* EXCERPTED PASSAGE:

*** Begin section ***

Darren Williams says that he started volunteering for the Samaritans seven years ago, while working for Costa Coffee, as a way of finding fulfilment outside of the corporate world.

In his current role as Head of Retail at chocolate retailer Hotel Chocolat, it could be said that Williams has found a way in his professional career of combining both his corporate and charitable instincts.

Hotel Chocolat co-founders Angus Thirlwell & Peter Harris have never been afraid to stand apart from the crowd and this approach can clearly be seen in the retailer’s unique corporate responsibility programme Engaged Ethics.

“Engaged Ethics changes people’s lives,” Williams told Retail Gazette.

“We have done some tremendous work in Ghana, from assisting healthcare and funding schools to educating people about how to grow cocoa.”

Established as an alternative to Fair Trade accreditation, Engaged Ethics is not a charitable exercise but rather a kind of mission statement from the chocolatier: A promise that the retailer will try to make the lives of its suppliers and the communities they live in better through self-help programmes and beneficial trading practices.

Hotel Chocolat aims to buy the cocoa beans it uses to make its luxury chocolate at prices between 30 to 40 per cent higher than its rivals; it buys those beans wet rather than processed to ease the farmers’ workload; and it ensures that all of its ingredients can be traced back to where they were grown.

*** End section ***

* Saved data entries:
*** Begin section ***

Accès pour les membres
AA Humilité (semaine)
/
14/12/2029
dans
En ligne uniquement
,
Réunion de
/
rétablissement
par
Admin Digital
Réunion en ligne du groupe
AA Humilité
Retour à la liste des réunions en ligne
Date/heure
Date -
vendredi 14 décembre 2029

*** End section ***
*** Begin section ***

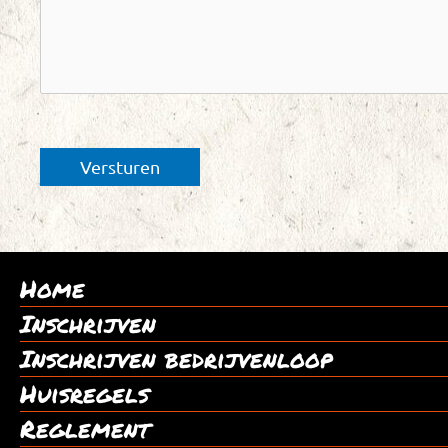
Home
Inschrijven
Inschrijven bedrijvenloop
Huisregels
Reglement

*** End section ***

* WHAT IS EXPECTED: According to the passage on Hotel Chocolat, how much more than its rivals does the company aim to pay for cocoa beans?

* ANSWER BELOW: Between 30 and 40 percent more.